Data for this exercise:

- - - -

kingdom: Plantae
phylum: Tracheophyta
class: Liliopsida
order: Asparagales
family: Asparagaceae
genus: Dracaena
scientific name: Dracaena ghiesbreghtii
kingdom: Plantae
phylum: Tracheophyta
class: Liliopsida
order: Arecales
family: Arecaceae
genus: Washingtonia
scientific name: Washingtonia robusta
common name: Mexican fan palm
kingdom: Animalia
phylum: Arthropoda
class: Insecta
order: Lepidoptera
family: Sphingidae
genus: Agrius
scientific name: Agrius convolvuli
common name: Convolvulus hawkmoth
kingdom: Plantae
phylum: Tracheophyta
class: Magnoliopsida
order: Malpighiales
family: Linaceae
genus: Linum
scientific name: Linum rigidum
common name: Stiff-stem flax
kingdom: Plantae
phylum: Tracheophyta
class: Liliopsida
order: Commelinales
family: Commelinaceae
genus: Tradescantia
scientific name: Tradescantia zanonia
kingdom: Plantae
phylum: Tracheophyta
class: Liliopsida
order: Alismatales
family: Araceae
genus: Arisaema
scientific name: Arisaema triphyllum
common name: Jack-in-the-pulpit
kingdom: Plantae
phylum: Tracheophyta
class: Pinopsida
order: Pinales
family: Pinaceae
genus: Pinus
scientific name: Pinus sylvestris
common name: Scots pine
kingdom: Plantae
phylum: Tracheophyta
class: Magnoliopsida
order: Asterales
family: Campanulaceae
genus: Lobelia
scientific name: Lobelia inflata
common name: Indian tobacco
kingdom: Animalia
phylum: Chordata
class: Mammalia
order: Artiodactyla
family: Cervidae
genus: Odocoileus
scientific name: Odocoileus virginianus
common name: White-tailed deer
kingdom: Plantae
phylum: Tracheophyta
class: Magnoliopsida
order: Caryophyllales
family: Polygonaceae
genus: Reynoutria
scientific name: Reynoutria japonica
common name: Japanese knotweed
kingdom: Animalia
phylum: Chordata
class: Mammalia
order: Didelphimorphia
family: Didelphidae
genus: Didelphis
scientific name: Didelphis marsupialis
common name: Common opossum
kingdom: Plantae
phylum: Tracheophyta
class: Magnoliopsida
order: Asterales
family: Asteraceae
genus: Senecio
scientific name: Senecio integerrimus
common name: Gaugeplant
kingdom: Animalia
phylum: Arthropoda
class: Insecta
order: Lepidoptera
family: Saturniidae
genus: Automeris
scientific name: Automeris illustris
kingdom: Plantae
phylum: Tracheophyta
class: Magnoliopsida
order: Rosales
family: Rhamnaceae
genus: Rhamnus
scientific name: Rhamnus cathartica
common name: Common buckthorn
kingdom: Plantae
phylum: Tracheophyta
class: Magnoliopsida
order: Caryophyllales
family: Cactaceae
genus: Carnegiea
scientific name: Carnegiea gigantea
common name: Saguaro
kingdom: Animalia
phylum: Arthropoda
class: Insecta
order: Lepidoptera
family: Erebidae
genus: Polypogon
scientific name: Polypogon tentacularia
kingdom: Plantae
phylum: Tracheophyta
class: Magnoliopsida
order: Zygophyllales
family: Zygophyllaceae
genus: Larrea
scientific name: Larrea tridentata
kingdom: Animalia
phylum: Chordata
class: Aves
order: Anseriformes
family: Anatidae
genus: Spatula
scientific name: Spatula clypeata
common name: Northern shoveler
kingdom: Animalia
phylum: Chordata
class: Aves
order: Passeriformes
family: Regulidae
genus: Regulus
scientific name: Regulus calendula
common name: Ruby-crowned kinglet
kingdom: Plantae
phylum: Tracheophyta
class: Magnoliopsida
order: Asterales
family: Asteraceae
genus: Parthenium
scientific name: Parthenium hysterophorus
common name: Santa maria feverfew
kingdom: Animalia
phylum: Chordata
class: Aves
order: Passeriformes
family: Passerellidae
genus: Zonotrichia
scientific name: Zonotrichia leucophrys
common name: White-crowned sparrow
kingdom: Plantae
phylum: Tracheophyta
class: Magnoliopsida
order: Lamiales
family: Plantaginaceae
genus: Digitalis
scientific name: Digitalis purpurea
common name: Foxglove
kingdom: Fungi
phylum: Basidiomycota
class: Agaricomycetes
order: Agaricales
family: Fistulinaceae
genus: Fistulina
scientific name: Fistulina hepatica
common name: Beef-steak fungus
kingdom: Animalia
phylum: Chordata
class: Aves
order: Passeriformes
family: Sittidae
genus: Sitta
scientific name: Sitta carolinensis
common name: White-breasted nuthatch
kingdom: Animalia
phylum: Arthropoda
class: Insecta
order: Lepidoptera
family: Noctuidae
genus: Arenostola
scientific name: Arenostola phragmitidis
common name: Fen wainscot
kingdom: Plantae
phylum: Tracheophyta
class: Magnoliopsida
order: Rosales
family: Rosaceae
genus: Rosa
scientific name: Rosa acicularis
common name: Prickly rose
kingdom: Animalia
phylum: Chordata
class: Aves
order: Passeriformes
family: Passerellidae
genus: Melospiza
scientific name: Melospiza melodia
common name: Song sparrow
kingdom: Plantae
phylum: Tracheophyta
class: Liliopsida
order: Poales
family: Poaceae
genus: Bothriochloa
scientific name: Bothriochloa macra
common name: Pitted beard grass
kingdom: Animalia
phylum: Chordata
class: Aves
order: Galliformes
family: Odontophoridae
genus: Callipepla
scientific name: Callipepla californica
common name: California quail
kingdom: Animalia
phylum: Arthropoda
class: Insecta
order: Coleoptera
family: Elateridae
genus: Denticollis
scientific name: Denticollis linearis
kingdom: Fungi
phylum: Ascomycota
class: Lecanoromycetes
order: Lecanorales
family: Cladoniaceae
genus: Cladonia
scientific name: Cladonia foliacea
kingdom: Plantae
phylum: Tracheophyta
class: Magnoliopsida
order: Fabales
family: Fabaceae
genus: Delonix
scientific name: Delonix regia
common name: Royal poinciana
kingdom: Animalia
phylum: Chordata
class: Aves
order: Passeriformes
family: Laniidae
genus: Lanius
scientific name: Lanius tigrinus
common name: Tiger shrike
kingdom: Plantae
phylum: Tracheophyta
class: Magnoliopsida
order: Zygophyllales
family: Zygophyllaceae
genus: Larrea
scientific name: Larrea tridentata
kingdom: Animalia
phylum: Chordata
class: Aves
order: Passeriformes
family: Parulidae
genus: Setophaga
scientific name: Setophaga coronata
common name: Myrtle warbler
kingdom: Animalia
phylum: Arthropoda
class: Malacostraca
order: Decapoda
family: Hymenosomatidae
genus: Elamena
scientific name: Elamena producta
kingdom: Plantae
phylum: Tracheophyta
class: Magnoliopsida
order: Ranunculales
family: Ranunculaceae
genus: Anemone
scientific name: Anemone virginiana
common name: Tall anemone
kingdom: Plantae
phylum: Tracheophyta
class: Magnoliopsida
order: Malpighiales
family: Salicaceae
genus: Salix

- - - -

Problem description: Please lay out everything from the first of the lines above down to the line containing "common name: Convolvulus hawkmoth", both included, as a JSON list of strings, one string per line, leaving out any blank lines.

Solution to the exercise:
[
  "kingdom: Plantae",
  "phylum: Tracheophyta",
  "class: Liliopsida",
  "order: Asparagales",
  "family: Asparagaceae",
  "genus: Dracaena",
  "scientific name: Dracaena ghiesbreghtii",
  "kingdom: Plantae",
  "phylum: Tracheophyta",
  "class: Liliopsida",
  "order: Arecales",
  "family: Arecaceae",
  "genus: Washingtonia",
  "scientific name: Washingtonia robusta",
  "common name: Mexican fan palm",
  "kingdom: Animalia",
  "phylum: Arthropoda",
  "class: Insecta",
  "order: Lepidoptera",
  "family: Sphingidae",
  "genus: Agrius",
  "scientific name: Agrius convolvuli",
  "common name: Convolvulus hawkmoth"
]